▶ Instructions to follow: In the material from its start through the line containing "export const myFeature", change "Feature Type Description" to "Feature Type Summary". Give those lines back with nothing else altered.

Stored entries:
[START]
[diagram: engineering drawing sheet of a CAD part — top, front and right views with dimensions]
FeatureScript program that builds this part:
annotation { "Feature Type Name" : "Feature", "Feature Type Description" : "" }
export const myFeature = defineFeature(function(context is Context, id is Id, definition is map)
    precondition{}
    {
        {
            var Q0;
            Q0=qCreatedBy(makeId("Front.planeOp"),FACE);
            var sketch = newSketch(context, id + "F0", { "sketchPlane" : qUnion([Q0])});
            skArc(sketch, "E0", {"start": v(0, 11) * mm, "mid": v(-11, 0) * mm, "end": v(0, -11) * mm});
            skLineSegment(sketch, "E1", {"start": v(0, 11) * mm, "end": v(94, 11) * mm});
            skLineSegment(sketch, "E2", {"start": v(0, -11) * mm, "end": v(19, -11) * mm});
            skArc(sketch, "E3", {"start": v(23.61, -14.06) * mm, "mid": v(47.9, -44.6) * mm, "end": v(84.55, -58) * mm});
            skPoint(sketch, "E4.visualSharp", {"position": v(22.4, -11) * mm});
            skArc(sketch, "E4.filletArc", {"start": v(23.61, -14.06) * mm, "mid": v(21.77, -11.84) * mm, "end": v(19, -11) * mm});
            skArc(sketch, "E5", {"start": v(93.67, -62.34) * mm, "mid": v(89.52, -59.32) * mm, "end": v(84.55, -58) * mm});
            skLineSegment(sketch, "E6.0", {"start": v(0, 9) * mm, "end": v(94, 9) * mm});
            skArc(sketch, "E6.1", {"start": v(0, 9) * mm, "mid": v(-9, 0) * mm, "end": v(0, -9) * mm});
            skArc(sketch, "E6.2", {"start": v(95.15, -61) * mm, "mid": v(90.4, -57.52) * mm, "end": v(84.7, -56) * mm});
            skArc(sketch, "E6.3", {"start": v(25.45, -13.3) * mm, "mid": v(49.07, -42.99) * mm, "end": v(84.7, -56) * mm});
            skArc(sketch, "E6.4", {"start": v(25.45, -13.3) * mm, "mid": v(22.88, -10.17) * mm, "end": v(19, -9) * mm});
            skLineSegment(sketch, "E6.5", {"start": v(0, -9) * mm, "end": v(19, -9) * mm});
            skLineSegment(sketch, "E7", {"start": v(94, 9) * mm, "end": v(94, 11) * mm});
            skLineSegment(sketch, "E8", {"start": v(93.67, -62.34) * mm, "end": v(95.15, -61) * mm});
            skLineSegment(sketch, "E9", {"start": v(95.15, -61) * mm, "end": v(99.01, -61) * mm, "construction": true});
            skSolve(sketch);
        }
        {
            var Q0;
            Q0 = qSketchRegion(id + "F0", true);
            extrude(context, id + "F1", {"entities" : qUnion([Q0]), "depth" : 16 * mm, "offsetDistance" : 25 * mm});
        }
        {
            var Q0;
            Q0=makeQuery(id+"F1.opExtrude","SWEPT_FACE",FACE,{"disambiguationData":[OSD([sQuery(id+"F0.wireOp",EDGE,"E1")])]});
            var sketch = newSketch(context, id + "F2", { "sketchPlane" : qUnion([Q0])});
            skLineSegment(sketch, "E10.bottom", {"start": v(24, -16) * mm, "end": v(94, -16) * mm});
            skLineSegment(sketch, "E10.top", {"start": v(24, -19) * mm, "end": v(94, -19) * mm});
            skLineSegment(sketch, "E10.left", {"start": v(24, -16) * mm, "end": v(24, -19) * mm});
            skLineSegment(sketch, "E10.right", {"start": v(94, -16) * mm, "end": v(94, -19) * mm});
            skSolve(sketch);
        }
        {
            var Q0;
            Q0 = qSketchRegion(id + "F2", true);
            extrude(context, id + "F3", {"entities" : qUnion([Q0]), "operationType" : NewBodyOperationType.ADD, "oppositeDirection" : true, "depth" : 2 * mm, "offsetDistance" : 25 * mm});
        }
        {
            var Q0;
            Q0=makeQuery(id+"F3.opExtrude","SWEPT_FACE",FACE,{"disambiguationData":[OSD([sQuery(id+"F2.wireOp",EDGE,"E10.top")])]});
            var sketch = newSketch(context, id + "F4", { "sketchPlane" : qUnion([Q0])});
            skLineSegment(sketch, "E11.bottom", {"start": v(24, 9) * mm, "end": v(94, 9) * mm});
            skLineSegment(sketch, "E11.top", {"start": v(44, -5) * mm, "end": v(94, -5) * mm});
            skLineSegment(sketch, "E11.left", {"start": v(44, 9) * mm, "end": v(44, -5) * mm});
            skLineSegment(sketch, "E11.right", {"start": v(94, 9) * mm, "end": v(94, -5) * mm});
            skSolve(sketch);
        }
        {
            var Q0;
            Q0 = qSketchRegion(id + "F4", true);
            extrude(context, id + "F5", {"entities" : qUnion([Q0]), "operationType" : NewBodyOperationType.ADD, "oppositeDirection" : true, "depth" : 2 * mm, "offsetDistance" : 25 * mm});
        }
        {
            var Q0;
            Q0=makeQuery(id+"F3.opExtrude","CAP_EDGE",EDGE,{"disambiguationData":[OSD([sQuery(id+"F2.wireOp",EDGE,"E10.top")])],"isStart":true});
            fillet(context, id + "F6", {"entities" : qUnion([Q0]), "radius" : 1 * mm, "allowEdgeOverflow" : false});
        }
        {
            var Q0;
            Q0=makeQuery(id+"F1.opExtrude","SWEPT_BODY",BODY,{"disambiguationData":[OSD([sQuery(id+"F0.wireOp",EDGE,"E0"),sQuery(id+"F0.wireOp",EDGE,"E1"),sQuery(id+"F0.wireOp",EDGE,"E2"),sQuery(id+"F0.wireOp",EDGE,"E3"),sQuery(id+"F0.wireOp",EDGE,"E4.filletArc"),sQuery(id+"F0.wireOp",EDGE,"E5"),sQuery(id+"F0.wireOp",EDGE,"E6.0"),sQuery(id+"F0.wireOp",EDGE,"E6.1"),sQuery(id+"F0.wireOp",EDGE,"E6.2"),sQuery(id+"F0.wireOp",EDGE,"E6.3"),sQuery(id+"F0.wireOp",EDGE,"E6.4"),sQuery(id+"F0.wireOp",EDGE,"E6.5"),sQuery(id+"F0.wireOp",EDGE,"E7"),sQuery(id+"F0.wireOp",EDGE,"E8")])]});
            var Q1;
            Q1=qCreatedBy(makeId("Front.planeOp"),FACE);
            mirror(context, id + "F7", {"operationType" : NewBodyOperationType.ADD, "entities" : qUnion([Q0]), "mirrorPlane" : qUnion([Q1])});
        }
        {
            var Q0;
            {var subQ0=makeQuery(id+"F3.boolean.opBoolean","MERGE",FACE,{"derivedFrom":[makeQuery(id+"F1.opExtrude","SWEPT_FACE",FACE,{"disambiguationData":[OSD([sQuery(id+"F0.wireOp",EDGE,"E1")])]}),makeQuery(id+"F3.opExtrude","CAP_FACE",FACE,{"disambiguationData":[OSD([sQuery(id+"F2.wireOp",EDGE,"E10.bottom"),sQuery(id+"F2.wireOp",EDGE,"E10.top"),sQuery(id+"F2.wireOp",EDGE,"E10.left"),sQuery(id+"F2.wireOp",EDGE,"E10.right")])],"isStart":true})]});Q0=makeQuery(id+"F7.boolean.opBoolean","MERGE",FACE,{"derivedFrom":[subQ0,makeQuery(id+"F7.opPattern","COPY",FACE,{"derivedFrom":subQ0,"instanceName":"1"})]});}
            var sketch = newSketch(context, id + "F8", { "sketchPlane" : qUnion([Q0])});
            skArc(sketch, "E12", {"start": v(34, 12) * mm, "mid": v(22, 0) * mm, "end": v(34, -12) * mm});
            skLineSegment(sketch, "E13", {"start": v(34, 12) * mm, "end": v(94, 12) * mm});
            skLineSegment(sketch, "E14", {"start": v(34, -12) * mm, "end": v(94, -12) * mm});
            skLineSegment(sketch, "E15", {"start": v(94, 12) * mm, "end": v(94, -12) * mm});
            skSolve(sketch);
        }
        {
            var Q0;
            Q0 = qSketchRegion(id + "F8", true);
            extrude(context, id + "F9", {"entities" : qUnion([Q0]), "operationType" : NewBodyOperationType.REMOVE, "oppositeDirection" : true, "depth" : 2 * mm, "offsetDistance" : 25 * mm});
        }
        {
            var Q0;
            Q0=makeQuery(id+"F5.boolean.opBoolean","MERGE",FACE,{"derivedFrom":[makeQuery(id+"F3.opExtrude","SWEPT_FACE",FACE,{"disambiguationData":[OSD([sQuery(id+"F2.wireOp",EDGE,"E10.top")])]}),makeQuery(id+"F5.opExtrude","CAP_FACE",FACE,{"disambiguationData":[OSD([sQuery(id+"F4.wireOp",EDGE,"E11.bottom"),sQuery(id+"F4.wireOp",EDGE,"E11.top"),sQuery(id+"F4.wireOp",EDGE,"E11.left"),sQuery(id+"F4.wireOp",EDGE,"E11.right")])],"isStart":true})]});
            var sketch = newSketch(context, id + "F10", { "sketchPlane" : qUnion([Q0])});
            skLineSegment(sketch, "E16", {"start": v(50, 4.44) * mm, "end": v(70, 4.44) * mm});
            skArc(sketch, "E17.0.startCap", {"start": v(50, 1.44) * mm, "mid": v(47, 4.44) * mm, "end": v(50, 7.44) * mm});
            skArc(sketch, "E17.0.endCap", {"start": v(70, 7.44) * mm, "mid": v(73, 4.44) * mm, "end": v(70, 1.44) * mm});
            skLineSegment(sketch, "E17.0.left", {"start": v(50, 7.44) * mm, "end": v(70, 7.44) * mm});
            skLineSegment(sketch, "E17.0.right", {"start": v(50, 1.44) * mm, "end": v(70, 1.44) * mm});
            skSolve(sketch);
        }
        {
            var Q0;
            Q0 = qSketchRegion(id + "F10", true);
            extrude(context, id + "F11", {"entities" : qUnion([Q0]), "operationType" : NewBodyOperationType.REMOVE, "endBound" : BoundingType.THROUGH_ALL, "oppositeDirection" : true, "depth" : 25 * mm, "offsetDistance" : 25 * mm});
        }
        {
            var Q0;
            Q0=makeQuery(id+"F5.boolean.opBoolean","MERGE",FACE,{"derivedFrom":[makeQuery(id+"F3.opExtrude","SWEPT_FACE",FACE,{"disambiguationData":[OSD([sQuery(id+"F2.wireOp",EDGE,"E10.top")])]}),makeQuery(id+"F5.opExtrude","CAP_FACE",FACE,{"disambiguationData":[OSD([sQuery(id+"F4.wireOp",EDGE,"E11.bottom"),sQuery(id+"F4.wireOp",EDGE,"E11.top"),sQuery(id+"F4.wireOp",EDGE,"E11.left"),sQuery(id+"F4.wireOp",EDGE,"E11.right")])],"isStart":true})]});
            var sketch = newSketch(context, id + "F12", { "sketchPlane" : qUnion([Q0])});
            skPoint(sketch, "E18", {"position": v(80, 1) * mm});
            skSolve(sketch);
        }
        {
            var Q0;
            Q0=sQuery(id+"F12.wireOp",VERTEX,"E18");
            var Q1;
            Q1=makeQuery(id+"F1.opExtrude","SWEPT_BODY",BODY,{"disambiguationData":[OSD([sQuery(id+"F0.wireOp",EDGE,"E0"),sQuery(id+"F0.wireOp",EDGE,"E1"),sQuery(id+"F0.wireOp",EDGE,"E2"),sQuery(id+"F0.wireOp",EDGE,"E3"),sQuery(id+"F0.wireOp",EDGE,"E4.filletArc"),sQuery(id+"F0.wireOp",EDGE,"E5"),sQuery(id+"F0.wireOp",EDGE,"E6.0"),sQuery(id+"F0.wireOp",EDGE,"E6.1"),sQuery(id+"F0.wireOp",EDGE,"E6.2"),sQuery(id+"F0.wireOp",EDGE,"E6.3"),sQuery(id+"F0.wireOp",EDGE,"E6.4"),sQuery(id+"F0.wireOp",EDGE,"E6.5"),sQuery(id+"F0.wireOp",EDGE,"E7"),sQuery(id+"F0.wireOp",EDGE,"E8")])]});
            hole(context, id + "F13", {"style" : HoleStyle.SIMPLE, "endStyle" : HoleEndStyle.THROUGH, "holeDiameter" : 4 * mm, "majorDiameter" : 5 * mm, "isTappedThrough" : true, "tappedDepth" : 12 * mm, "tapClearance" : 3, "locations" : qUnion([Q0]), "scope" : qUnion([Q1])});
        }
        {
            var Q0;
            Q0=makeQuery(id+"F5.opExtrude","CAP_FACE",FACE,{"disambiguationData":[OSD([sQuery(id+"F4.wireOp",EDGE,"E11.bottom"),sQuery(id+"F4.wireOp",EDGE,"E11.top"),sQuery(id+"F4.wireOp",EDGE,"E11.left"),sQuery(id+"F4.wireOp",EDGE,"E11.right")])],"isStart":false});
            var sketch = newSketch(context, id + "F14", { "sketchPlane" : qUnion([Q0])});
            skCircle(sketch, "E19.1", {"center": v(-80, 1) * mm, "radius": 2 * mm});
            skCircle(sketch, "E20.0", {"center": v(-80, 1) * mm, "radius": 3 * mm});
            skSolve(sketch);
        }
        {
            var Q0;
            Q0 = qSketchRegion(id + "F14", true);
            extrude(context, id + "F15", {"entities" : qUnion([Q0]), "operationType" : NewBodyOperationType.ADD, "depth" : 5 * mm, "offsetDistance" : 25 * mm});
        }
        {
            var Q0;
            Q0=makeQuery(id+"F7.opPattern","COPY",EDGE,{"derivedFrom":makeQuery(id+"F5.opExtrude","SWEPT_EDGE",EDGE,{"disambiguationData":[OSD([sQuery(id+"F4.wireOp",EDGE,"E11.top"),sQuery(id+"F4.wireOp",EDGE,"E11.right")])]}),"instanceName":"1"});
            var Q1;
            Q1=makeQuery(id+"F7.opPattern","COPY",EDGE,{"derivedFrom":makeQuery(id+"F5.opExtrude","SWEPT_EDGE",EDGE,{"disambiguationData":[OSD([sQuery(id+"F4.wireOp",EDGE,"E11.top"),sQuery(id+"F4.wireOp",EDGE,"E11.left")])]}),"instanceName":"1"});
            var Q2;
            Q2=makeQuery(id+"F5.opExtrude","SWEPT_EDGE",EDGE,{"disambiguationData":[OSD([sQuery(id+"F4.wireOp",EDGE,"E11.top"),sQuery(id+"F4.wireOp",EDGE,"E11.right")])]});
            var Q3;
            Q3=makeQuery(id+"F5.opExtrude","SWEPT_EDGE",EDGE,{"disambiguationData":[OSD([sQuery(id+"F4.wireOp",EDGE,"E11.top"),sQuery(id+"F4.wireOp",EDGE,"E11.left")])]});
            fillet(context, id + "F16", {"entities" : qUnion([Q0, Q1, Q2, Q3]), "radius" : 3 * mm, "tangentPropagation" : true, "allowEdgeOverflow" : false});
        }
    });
[END]
▶ The output:
[diagram: engineering drawing sheet of a CAD part — top, front and right views with dimensions]
FeatureScript program that builds this part:
annotation { "Feature Type Name" : "Feature", "Feature Type Summary" : "" }
export const myFeature = defineFeature(function(context is Context, id is Id, definition is map)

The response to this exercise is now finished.